> _Problem requirements_: Please repeat, without any change, the lines from the one containing "text 4) radioaktyviosios" to the one containing "1285, 1152, 1326]", both of those included.

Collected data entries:
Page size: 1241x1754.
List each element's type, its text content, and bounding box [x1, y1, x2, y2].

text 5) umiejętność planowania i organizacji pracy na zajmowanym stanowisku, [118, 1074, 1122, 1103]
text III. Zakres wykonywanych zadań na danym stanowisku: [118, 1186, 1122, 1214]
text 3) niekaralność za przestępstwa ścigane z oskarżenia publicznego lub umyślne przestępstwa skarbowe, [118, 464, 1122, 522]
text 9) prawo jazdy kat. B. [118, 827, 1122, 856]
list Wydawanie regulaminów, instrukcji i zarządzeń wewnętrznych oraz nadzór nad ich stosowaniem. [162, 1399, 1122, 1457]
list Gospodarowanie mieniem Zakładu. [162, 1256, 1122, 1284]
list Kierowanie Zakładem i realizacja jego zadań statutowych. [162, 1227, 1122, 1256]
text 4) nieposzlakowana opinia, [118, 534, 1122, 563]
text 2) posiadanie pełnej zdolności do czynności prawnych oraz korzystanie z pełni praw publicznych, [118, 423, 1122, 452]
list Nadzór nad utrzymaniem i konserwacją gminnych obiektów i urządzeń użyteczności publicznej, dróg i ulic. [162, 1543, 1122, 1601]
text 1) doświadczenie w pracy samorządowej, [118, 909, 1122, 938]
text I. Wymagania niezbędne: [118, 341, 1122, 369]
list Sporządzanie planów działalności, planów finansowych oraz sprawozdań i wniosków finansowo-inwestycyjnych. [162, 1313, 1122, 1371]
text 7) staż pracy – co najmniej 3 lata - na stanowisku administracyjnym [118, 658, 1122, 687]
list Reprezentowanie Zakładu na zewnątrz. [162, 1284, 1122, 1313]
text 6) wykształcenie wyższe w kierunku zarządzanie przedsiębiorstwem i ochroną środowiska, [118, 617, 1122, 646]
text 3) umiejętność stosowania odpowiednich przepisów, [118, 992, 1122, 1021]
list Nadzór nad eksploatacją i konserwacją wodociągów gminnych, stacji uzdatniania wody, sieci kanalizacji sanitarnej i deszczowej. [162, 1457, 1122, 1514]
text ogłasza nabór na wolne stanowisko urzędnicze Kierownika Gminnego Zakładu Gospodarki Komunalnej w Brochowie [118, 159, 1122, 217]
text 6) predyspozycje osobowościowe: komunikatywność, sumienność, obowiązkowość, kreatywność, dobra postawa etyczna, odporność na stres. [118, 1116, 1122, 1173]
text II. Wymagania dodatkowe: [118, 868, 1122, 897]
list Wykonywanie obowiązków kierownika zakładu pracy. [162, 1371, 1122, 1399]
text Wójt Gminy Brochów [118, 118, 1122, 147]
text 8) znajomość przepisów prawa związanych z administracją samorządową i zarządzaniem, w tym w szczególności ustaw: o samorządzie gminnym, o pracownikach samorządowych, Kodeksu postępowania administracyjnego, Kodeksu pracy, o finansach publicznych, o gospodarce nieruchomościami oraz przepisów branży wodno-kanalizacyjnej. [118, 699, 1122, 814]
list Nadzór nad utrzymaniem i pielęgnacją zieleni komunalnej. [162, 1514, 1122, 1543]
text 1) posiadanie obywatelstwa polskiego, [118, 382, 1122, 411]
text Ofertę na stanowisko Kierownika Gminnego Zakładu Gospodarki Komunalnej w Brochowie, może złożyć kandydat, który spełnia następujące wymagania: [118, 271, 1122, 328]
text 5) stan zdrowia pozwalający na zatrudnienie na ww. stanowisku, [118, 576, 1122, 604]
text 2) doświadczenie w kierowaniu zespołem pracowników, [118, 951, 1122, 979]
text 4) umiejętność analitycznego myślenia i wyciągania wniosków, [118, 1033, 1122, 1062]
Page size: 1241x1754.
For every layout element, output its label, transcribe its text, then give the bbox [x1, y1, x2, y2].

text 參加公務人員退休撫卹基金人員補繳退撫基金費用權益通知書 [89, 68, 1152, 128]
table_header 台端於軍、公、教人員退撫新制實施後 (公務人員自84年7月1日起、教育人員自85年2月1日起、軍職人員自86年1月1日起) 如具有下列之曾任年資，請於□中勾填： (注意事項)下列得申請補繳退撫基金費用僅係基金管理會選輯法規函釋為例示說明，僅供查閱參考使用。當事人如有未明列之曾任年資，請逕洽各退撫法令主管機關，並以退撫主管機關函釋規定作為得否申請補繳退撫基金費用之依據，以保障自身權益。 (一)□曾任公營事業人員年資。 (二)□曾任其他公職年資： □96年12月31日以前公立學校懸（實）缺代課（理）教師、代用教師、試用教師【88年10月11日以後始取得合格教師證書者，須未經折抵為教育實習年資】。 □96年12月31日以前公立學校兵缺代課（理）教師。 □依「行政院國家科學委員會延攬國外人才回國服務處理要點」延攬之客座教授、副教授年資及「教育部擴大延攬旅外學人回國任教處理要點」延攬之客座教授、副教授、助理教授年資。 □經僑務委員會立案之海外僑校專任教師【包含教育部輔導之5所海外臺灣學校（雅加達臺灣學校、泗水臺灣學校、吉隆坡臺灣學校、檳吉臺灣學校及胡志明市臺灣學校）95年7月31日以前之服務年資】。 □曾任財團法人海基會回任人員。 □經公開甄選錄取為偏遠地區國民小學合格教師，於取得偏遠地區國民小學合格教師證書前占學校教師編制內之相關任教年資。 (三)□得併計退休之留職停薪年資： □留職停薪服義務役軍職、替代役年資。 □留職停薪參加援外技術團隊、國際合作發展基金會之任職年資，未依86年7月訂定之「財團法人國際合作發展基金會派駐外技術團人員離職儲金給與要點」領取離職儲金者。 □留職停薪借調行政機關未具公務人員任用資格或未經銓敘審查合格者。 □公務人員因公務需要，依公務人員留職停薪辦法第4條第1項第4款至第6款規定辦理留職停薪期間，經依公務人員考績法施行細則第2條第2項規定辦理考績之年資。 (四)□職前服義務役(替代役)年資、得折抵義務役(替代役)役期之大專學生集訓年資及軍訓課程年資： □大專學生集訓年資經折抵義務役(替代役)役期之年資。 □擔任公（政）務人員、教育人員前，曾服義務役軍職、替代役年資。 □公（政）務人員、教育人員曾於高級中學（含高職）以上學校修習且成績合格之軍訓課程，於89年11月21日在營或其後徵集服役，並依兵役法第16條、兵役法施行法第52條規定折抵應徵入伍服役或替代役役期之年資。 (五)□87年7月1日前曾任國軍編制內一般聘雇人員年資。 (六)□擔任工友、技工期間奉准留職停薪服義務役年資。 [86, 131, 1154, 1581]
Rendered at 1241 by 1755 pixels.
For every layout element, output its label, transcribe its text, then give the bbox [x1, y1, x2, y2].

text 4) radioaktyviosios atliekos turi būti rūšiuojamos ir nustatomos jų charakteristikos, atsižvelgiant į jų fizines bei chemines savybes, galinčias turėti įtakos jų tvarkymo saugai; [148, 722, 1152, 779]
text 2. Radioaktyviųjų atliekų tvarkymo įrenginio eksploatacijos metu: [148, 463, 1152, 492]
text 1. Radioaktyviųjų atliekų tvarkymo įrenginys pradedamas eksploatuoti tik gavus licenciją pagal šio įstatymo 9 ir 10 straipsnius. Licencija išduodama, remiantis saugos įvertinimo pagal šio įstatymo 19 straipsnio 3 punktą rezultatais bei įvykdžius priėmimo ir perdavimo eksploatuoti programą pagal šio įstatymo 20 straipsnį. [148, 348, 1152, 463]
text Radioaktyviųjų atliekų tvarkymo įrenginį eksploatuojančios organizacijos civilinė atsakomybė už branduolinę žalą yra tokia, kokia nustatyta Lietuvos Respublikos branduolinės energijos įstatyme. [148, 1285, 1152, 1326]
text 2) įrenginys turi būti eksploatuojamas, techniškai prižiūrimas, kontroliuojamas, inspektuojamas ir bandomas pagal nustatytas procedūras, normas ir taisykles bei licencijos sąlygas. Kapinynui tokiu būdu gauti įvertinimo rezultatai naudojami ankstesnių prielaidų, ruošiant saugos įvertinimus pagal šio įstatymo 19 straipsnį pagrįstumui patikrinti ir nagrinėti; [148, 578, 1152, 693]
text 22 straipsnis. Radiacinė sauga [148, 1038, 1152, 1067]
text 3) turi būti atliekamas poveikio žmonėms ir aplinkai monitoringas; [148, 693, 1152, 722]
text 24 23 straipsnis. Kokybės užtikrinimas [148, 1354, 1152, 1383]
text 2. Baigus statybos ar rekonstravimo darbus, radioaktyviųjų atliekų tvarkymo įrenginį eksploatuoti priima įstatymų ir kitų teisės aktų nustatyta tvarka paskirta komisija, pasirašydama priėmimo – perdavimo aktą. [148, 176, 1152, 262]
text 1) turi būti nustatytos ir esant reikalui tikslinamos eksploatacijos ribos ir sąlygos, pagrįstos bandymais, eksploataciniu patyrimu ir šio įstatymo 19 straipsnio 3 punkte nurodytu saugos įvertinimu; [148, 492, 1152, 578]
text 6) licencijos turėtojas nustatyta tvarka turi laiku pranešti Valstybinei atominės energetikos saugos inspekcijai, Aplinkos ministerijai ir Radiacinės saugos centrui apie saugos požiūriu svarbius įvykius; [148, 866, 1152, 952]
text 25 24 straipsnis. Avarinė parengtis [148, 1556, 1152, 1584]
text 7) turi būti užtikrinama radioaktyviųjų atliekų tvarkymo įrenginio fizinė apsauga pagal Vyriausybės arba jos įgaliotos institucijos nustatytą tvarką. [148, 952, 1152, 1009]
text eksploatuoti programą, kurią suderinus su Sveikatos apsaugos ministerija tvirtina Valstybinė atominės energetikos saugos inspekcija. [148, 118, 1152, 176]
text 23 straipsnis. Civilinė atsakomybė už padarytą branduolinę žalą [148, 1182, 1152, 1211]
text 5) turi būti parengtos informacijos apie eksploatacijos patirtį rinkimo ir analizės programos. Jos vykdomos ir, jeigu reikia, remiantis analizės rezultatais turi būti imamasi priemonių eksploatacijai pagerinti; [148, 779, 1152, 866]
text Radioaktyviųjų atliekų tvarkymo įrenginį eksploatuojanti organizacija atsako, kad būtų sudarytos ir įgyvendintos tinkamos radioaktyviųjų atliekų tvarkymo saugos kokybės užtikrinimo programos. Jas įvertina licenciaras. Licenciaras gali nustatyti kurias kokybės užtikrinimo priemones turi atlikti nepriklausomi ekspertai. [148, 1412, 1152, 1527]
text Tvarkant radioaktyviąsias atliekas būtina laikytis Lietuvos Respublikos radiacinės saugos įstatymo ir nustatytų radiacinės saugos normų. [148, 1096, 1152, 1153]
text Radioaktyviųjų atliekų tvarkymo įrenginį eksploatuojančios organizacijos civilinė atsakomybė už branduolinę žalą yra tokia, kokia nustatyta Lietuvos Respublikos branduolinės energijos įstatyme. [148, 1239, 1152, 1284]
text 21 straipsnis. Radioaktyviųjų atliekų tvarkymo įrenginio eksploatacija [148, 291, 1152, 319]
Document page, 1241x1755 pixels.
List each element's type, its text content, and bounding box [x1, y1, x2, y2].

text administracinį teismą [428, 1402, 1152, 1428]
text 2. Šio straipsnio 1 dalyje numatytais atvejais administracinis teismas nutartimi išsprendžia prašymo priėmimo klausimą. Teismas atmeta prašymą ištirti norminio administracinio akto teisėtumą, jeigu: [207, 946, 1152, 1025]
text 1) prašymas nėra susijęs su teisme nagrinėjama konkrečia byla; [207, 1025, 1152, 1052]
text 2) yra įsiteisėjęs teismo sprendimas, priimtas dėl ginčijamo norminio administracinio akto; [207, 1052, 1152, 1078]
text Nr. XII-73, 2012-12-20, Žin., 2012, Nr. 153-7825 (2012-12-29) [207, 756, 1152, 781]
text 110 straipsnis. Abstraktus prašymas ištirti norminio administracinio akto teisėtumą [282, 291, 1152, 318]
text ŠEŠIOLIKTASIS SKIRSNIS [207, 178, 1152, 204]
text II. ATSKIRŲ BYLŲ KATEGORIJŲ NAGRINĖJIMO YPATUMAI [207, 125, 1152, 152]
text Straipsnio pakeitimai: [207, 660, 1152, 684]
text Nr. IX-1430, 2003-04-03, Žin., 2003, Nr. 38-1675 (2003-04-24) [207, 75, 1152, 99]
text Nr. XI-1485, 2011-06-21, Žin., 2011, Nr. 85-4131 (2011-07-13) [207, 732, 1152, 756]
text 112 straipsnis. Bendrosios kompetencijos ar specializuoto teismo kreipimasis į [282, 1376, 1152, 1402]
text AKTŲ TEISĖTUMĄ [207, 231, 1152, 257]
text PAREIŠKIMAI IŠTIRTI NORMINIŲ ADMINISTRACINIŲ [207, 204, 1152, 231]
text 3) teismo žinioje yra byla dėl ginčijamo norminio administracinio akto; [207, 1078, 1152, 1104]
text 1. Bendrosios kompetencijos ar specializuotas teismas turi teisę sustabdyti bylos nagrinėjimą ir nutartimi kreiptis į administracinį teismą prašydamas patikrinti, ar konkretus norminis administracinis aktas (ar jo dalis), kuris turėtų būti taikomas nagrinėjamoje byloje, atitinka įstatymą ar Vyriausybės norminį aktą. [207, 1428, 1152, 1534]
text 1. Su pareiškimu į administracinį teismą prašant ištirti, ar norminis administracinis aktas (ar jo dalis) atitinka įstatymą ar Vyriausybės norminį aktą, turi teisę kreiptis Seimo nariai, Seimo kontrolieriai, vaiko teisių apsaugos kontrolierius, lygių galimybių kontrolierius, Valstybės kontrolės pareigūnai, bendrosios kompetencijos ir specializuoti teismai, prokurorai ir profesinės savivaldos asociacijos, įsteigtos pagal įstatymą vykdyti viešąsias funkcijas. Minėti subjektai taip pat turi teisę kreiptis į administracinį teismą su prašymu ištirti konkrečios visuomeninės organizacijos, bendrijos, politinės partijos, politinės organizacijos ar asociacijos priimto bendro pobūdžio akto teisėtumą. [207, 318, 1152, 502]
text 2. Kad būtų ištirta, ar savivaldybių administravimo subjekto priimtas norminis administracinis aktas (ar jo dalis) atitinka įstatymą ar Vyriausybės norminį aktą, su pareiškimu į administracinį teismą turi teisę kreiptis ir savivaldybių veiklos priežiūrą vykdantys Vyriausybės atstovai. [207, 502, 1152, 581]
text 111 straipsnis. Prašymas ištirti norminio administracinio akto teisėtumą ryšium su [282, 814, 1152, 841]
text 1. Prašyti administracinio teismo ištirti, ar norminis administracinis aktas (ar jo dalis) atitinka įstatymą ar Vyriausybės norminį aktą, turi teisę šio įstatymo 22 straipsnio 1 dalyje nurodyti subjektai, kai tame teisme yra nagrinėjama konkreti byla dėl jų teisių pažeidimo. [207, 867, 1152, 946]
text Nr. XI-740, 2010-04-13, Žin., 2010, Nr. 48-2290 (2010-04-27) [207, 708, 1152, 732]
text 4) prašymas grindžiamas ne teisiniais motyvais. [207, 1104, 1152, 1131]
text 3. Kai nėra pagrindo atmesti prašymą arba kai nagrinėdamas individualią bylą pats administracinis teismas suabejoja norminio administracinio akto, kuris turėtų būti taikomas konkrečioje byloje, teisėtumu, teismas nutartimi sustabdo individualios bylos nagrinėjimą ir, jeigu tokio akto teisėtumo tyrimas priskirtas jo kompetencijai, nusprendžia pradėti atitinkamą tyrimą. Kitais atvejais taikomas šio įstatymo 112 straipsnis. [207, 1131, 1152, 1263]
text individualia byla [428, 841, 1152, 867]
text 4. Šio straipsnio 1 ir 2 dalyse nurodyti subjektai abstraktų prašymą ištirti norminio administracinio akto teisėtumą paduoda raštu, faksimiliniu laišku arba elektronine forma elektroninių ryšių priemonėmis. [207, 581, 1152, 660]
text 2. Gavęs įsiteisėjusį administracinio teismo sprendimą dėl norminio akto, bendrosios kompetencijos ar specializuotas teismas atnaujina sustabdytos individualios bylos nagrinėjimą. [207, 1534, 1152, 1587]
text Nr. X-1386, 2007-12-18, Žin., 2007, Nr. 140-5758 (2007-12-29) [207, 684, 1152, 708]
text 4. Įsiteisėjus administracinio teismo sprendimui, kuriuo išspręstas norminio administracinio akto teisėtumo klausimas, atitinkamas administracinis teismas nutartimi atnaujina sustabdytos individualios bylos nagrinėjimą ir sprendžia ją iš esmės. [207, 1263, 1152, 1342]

> _Result of this task_:
text 4) radioaktyviosios atliekos turi būti rūšiuojamos ir nustatomos jų charakteristikos, atsižvelgiant į jų fizines bei chemines savybes, galinčias turėti įtakos jų tvarkymo saugai; [148, 722, 1152, 779]
text 2. Radioaktyviųjų atliekų tvarkymo įrenginio eksploatacijos metu: [148, 463, 1152, 492]
text 1. Radioaktyviųjų atliekų tvarkymo įrenginys pradedamas eksploatuoti tik gavus licenciją pagal šio įstatymo 9 ir 10 straipsnius. Licencija išduodama, remiantis saugos įvertinimo pagal šio įstatymo 19 straipsnio 3 punktą rezultatais bei įvykdžius priėmimo ir perdavimo eksploatuoti programą pagal šio įstatymo 20 straipsnį. [148, 348, 1152, 463]
text Radioaktyviųjų atliekų tvarkymo įrenginį eksploatuojančios organizacijos civilinė atsakomybė už branduolinę žalą yra tokia, kokia nustatyta Lietuvos Respublikos branduolinės energijos įstatyme. [148, 1285, 1152, 1326]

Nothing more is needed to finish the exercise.